Long Short-Term Memory (LSTM)

Contents

20. Long Short-Term Memory (LSTM)#

20.1. Concise Implementation#

using Downloads,IterTools,CUDA,Flux
using StatsBase: wsample

device = Flux.get_device(; verbose=true)

file_path = Downloads.download("http://d2l-data.s3-accelerate.amazonaws.com/timemachine.txt")
raw_text = open(io->read(io, String),file_path)
str = lowercase(replace(raw_text,r"[^A-Za-z]+"=>" "))
tokens = [str...]
vocab = unique(tokens)
vocab_len = length(vocab)

# n*[seq_length x feature x batch_size]
function getdata(str::String,vocab::Vector{Char},seq_length::Int,batch_size::Int)::Tuple
    data = collect.(partition(str,seq_length,1))
    x = [[Flux.onehotbatch(i,vocab) for i in d] for d in Flux.batchseq.(Flux.chunk(data[begin:end-1];size = batch_size))]
    y = [[Flux.onehotbatch(i,vocab) for i in d] for d in Flux.batchseq.(Flux.chunk(data[2:end];size = batch_size))]
    return x,y
end

function loss(model, xs, ys)
    Flux.reset!(model)
    return sum(Flux.logitcrossentropy.([model(x) for x in xs], ys))
end

function predict(model::Chain, prefix::String, num_preds::Int)
    model = cpu(model)
    Flux.reset!(model)
    buf = IOBuffer()
    write(buf, prefix)

    c = wsample(vocab, softmax([model(Flux.onehot(c, vocab)) for c in collect(prefix)][end]))
    for i in 1:num_preds
        write(buf, c)
        c = wsample(vocab, softmax(model(Flux.onehot(c, vocab))))
    end
    return String(take!(buf))
end

┌ Info: Using backend: CUDA.
└ @ Flux /home/nero/.julia/packages/Flux/Wz6D4/src/functor.jl:662

predict (generic function with 1 method)

Using high-level APIs, we can directly instantiate an LSTM model. This encapsulates all the configuration details that we made explicit above. The code is significantly faster as it uses compiled operators rather than Python for many details that we spelled out before.

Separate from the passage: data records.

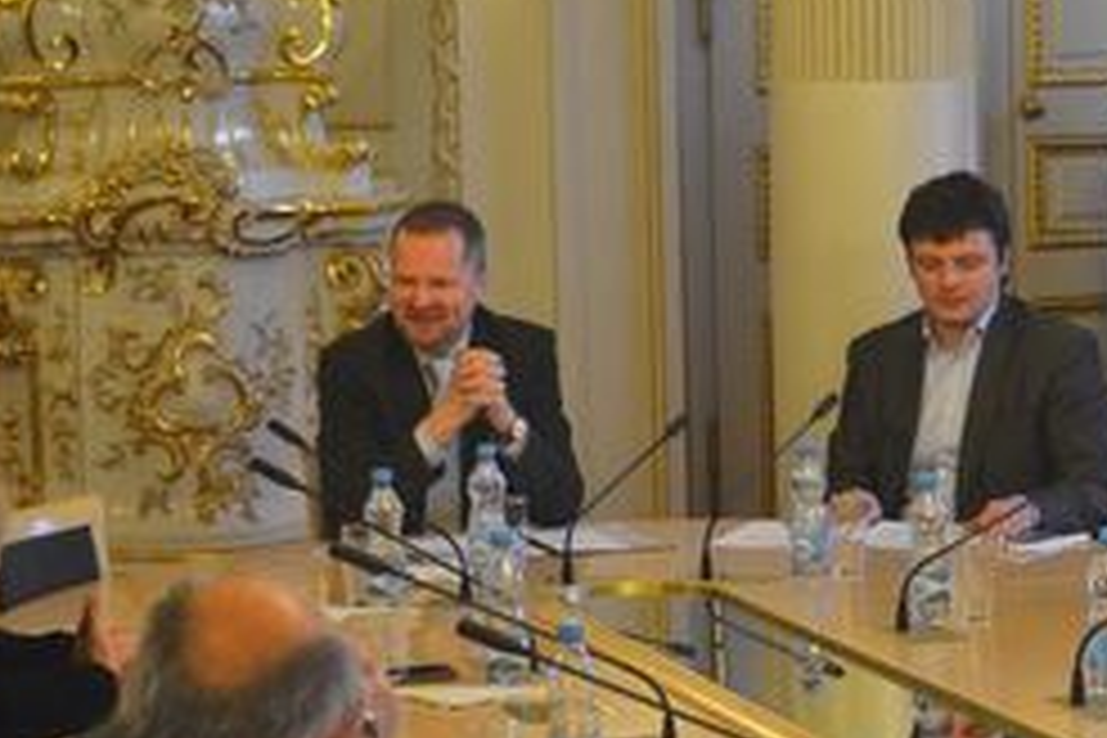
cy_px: 358
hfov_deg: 17.6
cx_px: 783
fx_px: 3567
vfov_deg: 11.8
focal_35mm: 116
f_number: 5
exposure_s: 1/25
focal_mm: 38
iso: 400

model = Chain(LSTM(vocab_len => 32),Dense(32 => vocab_len)) |> device
opt_state = Flux.setup(Adam(1e-2), model)

x,y = getdata(str, vocab, 32, 1024) |> device
data = zip(x,y)
loss_train = []

for epoch in 1:50
    Flux.reset!(model)
    Flux.train!(loss,model,data,opt_state)
    push!(loss_train,sum(loss.(Ref(model), x, y)) / length(str)) 
end

using CairoMakie
fg,ax = lines(loss_train; axis=(;xlabel = "epoch",ylabel = "loss"))

predict(model,"it has ",20)

"it has hood was but dwowleu"